PASSAGE.
___

Rev. Fred Shuttlesworth: "I went to jail for a good thing, trying to make a difference."
"Birmingham--the world rather, lost a true pioneer. An indomitable spirit that paved many a path for us 'colored' folks. He was the fire, that the movement needed. Thank you Reverend Fred Shuttlesworth" for all that you contributed. --mj
Photograph/graphics by Marika N. Johnson//original Shuttlesworth photo by S. Schapiro |
TROUBLE IN BIRMINGHAM (CLICK FOR FULL ARTICLE WRITTEN BY NPR)
A 1961 CBS documentary called Shuttlesworth the "man most feared by Southern racists."
It was Shuttlesworth who asked Attorney General Robert Kennedy to protect freedom riders, and the last thing Connor wanted was federal intervention.
And trouble was coming. Shuttlesworth was laying the groundwork for something bigger. In 1963, he persuaded the Rev. Martin Luther King Jr. to bring the civil rights movement to Birmingham after a dispirited campaign in Albany, Ga. Shuttlesworth told Eyes on the Prize he thought Birmingham could make a difference."You know those Kennedys up there in Washington — that ole Bobby Sox and his brother, the president — they'd give anything in the world if we had some trouble here," Connor said at the time.
"I said, 'I assure you if you come to Birmingham, this movement can not only gain prestige, but really shake the country," he said.
He was right — prophetic, some said. King launched Project C, for confrontation.
Connor unleashed police dogs and turned fire hoses on the young demonstrators. When that didn't turn them back, he put them behind bars. More than 2,500 people were jailed, including the children. The shocking images appeared on the nightly news. President Kennedy declared the struggle for civil rights a moral issue.

___

DATA TO EXAMINE.
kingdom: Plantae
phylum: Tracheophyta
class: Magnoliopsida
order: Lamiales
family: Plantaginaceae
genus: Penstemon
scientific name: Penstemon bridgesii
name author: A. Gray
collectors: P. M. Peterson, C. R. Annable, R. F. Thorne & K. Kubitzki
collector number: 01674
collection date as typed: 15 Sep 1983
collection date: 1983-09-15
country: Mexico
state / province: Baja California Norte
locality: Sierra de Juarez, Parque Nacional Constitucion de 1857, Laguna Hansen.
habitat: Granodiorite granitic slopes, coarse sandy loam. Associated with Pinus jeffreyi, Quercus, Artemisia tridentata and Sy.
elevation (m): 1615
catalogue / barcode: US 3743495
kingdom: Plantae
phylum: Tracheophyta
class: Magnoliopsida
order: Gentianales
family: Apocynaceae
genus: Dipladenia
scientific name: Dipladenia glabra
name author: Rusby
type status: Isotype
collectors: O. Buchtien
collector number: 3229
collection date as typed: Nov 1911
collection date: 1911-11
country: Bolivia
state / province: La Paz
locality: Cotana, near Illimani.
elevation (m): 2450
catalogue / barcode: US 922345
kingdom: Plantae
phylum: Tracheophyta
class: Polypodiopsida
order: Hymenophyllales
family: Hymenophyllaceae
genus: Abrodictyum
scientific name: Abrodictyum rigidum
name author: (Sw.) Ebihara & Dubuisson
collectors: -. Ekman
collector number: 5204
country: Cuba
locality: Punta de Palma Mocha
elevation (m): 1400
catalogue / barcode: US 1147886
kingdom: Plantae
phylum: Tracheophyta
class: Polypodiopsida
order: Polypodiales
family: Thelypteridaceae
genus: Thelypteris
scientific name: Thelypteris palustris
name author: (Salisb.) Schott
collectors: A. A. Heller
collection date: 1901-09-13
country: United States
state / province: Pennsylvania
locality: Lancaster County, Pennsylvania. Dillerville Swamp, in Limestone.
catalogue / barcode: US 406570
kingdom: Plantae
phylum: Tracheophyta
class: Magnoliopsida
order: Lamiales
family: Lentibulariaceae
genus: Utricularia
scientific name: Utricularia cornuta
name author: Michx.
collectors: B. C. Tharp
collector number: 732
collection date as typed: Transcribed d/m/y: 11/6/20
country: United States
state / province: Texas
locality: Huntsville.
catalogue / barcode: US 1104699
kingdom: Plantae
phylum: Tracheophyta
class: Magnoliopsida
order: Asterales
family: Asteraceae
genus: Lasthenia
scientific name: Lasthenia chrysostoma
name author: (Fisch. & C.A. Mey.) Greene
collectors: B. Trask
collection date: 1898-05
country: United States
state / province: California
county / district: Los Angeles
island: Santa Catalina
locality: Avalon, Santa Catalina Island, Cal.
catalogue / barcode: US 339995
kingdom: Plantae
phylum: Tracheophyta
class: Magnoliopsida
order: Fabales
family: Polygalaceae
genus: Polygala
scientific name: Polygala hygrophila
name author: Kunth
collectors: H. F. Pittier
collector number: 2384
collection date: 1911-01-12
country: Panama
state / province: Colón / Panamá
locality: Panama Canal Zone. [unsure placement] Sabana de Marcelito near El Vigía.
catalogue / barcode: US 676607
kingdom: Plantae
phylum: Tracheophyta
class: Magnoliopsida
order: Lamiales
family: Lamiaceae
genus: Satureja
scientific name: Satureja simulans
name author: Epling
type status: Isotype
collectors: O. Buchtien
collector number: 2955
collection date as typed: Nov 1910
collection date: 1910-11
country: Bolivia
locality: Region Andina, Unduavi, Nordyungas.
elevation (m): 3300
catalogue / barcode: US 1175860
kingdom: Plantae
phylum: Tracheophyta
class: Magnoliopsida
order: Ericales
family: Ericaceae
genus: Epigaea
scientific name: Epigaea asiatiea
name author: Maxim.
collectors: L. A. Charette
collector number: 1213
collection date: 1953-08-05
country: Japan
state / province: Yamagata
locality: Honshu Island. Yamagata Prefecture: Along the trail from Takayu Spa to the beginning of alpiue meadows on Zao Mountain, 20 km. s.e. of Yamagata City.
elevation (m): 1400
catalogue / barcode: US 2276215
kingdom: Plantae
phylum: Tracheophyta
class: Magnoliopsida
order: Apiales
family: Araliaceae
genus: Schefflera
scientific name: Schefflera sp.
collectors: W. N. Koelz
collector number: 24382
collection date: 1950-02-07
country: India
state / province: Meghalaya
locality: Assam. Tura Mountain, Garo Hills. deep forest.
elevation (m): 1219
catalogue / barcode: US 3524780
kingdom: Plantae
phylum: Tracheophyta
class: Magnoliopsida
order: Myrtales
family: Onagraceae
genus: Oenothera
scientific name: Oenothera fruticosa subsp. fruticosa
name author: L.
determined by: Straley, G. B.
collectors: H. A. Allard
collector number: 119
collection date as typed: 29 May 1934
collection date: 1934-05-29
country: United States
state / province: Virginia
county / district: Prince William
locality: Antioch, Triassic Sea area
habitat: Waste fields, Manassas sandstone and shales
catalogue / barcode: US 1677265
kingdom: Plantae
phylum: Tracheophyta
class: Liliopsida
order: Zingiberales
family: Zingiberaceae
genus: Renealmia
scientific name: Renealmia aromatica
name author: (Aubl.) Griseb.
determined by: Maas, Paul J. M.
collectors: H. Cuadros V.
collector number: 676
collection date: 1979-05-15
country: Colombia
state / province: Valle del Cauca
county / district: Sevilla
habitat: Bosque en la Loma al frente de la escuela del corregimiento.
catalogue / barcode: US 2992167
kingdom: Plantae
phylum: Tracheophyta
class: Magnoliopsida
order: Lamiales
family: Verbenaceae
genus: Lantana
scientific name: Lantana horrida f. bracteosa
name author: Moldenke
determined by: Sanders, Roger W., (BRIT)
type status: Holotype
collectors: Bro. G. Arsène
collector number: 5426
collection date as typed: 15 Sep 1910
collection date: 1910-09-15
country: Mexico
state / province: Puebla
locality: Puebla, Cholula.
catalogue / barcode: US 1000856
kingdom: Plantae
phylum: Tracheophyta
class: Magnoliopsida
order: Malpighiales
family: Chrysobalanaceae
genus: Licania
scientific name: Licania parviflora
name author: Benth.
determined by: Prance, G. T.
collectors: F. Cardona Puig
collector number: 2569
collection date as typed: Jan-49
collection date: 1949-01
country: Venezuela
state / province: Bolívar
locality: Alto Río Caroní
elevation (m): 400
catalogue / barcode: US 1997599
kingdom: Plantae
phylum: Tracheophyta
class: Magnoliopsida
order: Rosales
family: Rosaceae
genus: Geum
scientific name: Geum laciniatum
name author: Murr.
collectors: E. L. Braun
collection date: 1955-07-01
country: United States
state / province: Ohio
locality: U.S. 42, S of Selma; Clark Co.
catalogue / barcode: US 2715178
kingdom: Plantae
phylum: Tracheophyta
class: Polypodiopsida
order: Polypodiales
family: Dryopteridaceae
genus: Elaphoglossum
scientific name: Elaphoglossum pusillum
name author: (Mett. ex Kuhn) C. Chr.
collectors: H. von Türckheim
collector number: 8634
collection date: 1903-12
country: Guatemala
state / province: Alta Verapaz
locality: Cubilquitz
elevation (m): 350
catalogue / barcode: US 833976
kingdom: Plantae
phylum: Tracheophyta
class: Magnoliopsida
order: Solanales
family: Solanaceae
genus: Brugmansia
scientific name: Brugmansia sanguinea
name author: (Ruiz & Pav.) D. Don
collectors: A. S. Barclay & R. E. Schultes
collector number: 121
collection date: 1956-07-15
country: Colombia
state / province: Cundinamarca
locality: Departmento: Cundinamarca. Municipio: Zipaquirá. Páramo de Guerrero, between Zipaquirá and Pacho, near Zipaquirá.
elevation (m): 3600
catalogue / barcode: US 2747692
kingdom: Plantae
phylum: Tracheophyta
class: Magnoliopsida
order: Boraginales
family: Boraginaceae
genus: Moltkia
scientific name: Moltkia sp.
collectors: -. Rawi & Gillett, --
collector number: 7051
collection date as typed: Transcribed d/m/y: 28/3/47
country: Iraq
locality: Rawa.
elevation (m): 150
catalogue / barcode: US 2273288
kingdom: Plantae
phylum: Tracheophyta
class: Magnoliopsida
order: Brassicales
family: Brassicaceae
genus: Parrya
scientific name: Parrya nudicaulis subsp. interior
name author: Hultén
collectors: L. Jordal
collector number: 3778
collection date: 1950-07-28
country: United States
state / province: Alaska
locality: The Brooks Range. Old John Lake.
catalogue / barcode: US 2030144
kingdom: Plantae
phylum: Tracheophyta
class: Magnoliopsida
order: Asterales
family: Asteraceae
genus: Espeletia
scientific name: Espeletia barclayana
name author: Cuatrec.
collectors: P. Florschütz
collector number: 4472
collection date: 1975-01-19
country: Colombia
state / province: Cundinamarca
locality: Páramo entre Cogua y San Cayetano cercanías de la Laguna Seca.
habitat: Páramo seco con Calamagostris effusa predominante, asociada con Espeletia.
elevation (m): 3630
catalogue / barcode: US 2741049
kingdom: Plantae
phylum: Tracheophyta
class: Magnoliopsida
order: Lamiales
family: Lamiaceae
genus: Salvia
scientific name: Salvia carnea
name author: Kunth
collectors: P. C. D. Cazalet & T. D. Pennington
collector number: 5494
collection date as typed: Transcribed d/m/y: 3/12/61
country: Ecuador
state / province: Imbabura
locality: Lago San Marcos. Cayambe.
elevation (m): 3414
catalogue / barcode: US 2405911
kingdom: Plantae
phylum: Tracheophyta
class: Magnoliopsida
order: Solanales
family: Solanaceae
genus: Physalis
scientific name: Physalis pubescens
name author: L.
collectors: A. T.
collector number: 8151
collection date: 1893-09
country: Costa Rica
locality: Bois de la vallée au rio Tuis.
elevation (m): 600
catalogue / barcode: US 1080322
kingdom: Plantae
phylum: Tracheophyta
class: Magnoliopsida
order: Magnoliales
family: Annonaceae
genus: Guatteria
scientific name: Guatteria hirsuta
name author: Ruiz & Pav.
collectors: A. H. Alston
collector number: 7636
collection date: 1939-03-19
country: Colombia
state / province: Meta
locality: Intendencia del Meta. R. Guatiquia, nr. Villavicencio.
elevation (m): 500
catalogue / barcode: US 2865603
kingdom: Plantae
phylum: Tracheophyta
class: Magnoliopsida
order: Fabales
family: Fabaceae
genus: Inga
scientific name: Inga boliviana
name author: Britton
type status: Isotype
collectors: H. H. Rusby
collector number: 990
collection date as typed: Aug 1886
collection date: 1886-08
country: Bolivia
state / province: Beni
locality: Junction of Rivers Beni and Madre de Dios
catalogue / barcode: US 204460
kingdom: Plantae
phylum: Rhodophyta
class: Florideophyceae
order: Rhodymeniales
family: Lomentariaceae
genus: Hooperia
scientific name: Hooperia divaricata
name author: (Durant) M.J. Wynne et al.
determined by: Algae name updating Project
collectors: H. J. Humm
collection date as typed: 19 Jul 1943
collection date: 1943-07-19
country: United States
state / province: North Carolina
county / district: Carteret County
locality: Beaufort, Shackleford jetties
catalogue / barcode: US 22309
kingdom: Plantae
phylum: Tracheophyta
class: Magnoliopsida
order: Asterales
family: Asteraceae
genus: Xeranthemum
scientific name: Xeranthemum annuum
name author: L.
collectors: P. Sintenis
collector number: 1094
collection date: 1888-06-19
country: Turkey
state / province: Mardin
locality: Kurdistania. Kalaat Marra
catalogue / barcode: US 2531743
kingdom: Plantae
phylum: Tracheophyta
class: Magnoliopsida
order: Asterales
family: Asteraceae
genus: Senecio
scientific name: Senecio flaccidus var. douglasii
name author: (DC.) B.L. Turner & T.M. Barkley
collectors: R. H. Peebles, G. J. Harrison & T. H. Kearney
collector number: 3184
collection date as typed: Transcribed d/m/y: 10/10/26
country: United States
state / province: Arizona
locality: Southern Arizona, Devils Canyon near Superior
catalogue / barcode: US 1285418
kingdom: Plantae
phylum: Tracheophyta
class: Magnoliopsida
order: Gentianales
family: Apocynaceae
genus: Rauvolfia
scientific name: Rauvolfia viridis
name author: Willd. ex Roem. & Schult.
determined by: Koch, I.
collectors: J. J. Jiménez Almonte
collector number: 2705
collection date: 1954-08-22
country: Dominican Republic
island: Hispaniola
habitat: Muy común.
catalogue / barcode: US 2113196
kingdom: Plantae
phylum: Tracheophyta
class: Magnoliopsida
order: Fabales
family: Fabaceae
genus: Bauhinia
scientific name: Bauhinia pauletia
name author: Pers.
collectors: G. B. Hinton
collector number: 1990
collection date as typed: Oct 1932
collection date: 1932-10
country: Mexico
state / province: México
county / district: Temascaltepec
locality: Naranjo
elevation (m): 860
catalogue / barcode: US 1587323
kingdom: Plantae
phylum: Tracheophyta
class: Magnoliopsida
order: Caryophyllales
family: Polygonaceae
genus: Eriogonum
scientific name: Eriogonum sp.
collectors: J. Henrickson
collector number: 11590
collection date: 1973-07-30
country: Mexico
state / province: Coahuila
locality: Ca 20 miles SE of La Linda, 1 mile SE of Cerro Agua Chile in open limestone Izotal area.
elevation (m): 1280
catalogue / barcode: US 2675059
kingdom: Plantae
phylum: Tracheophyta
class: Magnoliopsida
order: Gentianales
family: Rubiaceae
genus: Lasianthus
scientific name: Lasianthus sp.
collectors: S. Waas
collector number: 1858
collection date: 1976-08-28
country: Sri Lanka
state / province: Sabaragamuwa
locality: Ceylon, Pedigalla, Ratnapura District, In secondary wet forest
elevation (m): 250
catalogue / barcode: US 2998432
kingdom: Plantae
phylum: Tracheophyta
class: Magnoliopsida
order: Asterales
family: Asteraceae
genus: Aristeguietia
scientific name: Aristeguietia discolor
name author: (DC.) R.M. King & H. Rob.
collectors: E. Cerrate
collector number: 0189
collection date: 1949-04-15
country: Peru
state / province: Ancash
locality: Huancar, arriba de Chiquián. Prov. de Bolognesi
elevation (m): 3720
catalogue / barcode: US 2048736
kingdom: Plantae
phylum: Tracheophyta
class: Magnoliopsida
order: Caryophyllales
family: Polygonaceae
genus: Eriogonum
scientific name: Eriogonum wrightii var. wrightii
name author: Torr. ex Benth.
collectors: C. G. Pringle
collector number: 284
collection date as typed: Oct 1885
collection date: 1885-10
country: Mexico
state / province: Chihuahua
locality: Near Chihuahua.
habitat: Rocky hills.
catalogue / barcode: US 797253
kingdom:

___

Answer these questions from the Shuttlesworth tribute:
1. What did a 1961 CBS documentary call Shuttlesworth?
2. Whom did Shuttlesworth ask to protect freedom riders?
3. How many people were jailed in Birmingham?

EXERCISE RESPONSE.
1. The "man most feared by Southern racists."
2. Attorney General Robert Kennedy.
3. More than 2,500 people, including the children.